Ausgangsdokument:
□ □ □ □ □ □ □
RG, 22.11.1881 - III 193/81
Sind die in der 1. 68 pr. Dig. ad leg. Falc. 35, 2 für die Berechnung der falcidischen Quart gegebenen Vorschriften auch anwendbar in sonstigen Fällen, und besonders in Haftpflichtsachen hinsichtlich der Entscheidung über die Dauer der als Entschädigung für die Tötung des Ernährers zuzuerkennenden Rente?
Kann in Haftpflichtsachen der Witwe eines Getöteten, welche während ihrer Ehe keine Erwerbsgeschäfte betrieben hat, auf die ihr zu gewährende Entschädigung ein ihr zuzumutender Erwerb in Abzug gebracht werden?
□ □ □ □ □ □ □
Vorliegende Daten:
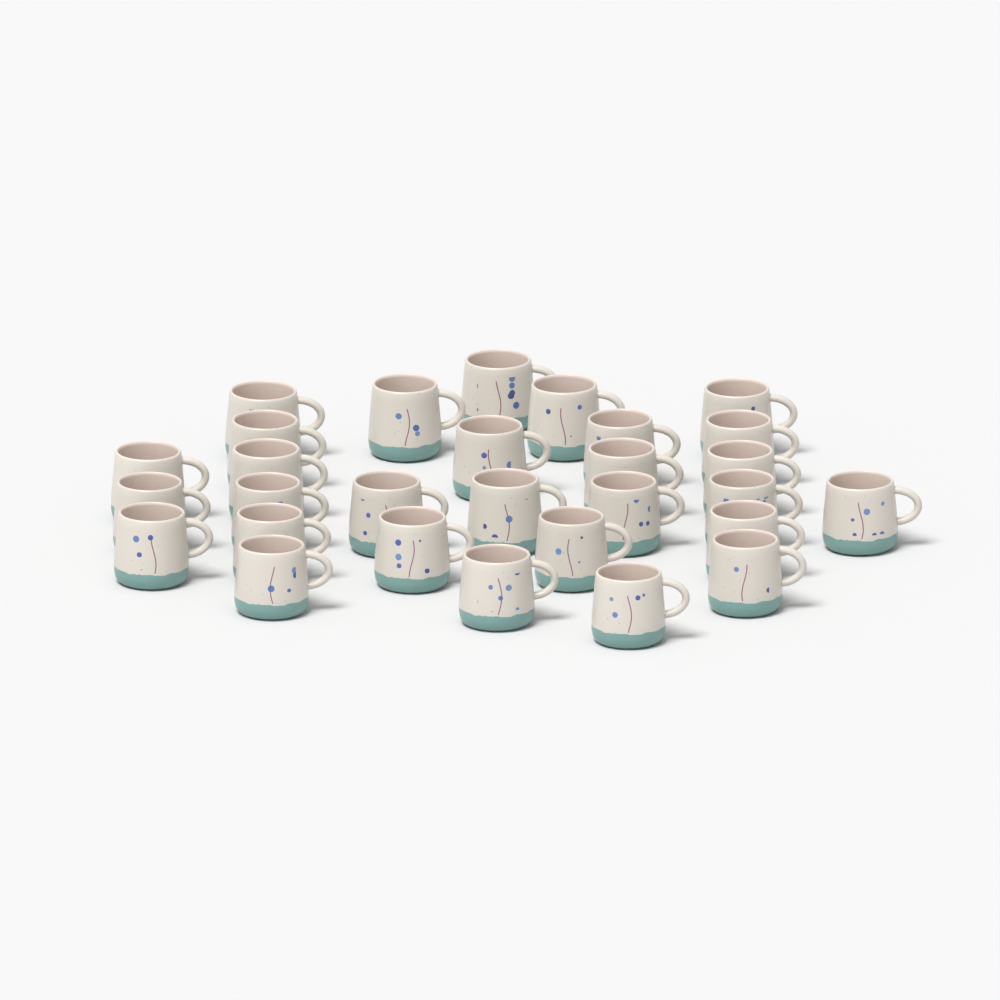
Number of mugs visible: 29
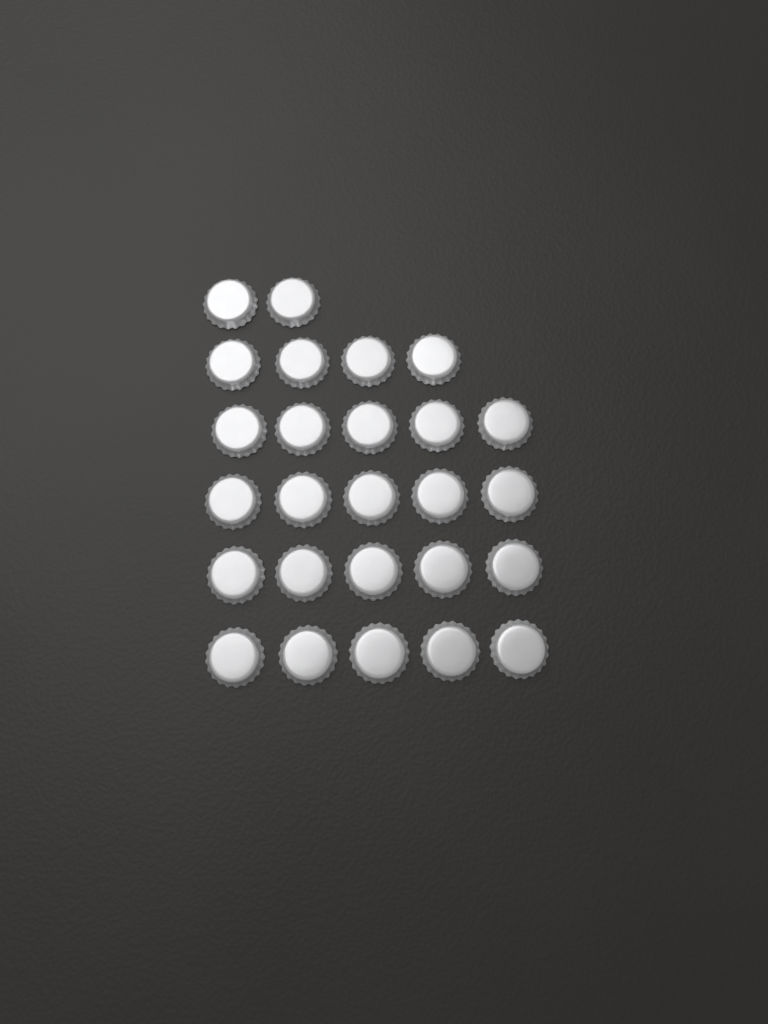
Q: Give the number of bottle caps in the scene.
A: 26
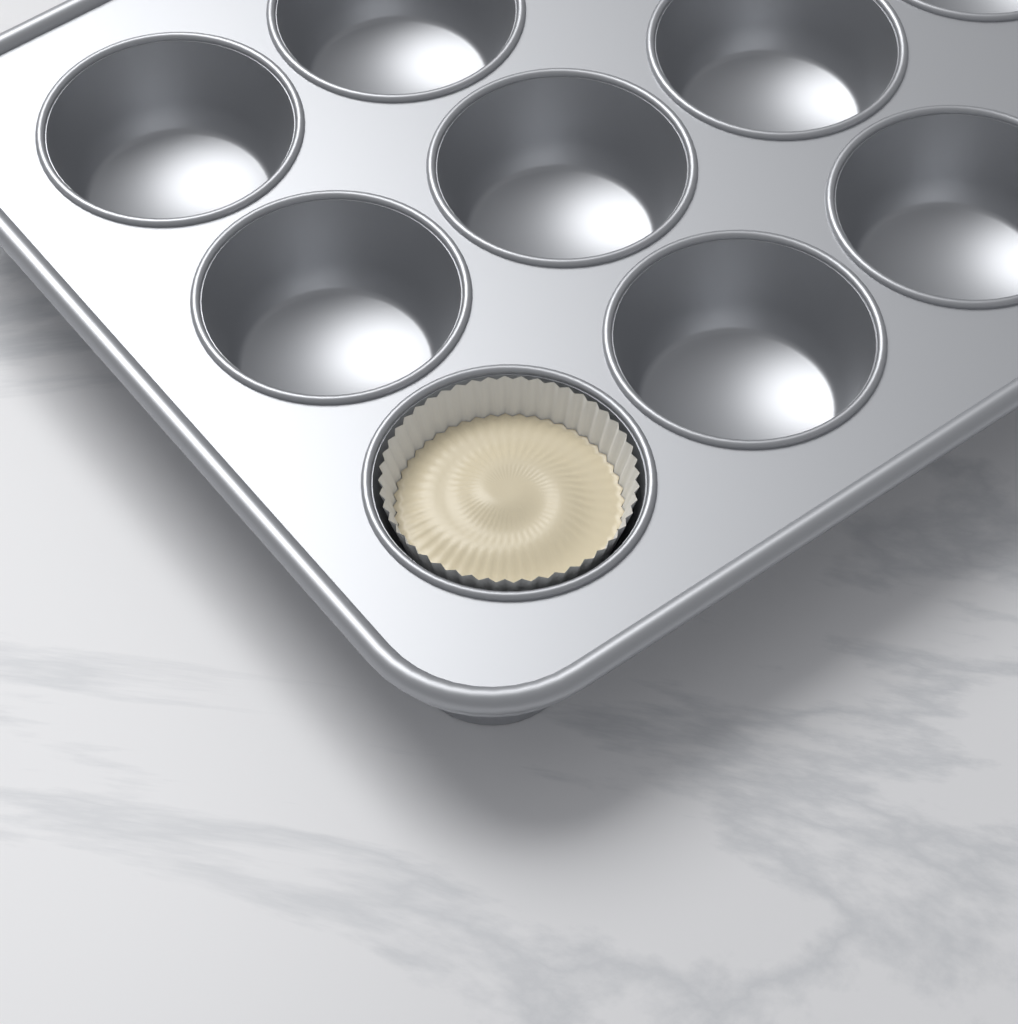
□ □ □ □ □ □ □
Aufgaben:
1 – Nenne alle Bezeichnungen für Personen, die in der Entscheidung vorkommen.
2 – Schreibe den Abschnitt der Entscheidung ab, beginnend bei den Worten „RG, 22.11.1881 - III“ und endend nach „Abzug gebracht werden?“.
3 – Von welchem Datum ist die Entscheidung?
Die Zeilen haben mit der Entscheidung nichts zu tun.

Antworten pro Aufgabe:
1 – Ernährer, Witwe, Getöteter

2 –
RG, 22.11.1881 - III 193/81
Sind die in der 1. 68 pr. Dig. ad leg. Falc. 35, 2 für die Berechnung der falcidischen Quart gegebenen Vorschriften auch anwendbar in sonstigen Fällen, und besonders in Haftpflichtsachen hinsichtlich der Entscheidung über die Dauer der als Entschädigung für die Tötung des Ernährers zuzuerkennenden Rente?
Kann in Haftpflichtsachen der Witwe eines Getöteten, welche während ihrer Ehe keine Erwerbsgeschäfte betrieben hat, auf die ihr zu gewährende Entschädigung ein ihr zuzumutender Erwerb in Abzug gebracht werden?

3 – Vom 22.11.1881.